Wildlife reports from 2013 have stressed out the fact that due to the oil discharge, dolphins, and especially infant dolphins were dying at a much faster rate. The massive oil spill also impacted the tuna and the amberjack culture.
Since the incident, many efforts have been made in order to contain the oil discharge and to minimize the damaging effects of the biota. Last year, the Government approved the use of oil dispersants, substances capable of neutralizing the oil in the water.
Although the specialists have predicted that the dispersant will be capable of containing the oil spill, it seems that the solution has the opposite effect. Instead of neutralizing the oil spill, the dispersant made the oil spread onto a much larger area. Also, the dispersant only managed to neutralize only 21 percent of the oil. After the dispersant was used, the area of the spill increased by 49 percent, according to recent estimates.
Besides the massive quantity of oil originating from the 2010 incident, there are also natural oil discharges. Scientists have estimated that annually over 600.000 barrels of oil are released into the water.
The impact of the oil spill is tremendous. As stated, since the incident occurred, many species of marine critters have been affected by the floating patches of oil. But it seems some are more resilient than others.

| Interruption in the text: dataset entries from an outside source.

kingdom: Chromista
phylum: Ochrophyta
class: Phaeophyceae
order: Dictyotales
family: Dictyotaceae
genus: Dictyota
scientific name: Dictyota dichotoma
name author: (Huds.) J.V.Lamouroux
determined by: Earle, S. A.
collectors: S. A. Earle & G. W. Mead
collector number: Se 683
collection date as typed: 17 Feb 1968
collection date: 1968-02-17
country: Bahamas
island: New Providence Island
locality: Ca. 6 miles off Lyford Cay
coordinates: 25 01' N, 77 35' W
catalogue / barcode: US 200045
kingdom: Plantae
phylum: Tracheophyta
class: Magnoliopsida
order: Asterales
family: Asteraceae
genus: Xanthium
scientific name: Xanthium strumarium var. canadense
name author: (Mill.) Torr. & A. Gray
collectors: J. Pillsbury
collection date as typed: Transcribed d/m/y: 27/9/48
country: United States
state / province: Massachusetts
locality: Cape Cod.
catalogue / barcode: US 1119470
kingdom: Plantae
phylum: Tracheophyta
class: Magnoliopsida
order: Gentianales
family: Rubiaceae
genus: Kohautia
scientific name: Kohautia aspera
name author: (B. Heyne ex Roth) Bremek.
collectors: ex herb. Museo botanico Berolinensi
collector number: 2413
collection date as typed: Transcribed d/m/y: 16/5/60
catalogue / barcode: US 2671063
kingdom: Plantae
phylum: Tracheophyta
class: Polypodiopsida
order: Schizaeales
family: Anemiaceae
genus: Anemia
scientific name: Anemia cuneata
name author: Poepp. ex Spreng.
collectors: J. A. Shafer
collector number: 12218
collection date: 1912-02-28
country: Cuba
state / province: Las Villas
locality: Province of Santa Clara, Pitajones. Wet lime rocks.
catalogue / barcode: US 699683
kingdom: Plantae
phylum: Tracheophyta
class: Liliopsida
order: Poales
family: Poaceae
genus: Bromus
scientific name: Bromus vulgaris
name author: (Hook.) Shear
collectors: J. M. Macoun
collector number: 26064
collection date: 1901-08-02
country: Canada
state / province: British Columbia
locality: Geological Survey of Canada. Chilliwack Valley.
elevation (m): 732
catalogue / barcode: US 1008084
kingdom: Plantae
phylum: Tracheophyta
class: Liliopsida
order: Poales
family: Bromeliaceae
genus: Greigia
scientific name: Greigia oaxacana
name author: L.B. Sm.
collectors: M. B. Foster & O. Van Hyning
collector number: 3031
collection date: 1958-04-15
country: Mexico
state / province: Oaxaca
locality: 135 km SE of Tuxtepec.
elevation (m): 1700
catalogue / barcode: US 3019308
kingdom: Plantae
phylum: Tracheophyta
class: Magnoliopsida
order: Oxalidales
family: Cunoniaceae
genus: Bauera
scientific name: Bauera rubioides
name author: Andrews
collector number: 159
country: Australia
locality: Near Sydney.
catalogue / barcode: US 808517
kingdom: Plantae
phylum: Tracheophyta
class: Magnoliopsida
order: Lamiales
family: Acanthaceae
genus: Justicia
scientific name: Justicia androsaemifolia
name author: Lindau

An oceanographer working at the Lamont-Doherty Earth Observatory, by the name of Ajit Subramaniam, has discovered that phytoplankton thrives on oil. While studying the effects of the oil discharge on the biota, the scientist observed that phytoplankton thrives on natural oil seep. Thus, critters amassed around natural oil seeps are 50 percent more productive than those located in clear waters
The scientists noted that these marine critters managed to somehow adapt to the new conditions. However, the oil concentration in the observation area was small, meaning that if the phytoplankton survived in low concentration area, no one can say for certain what will happen if the concentration would suddenly increase.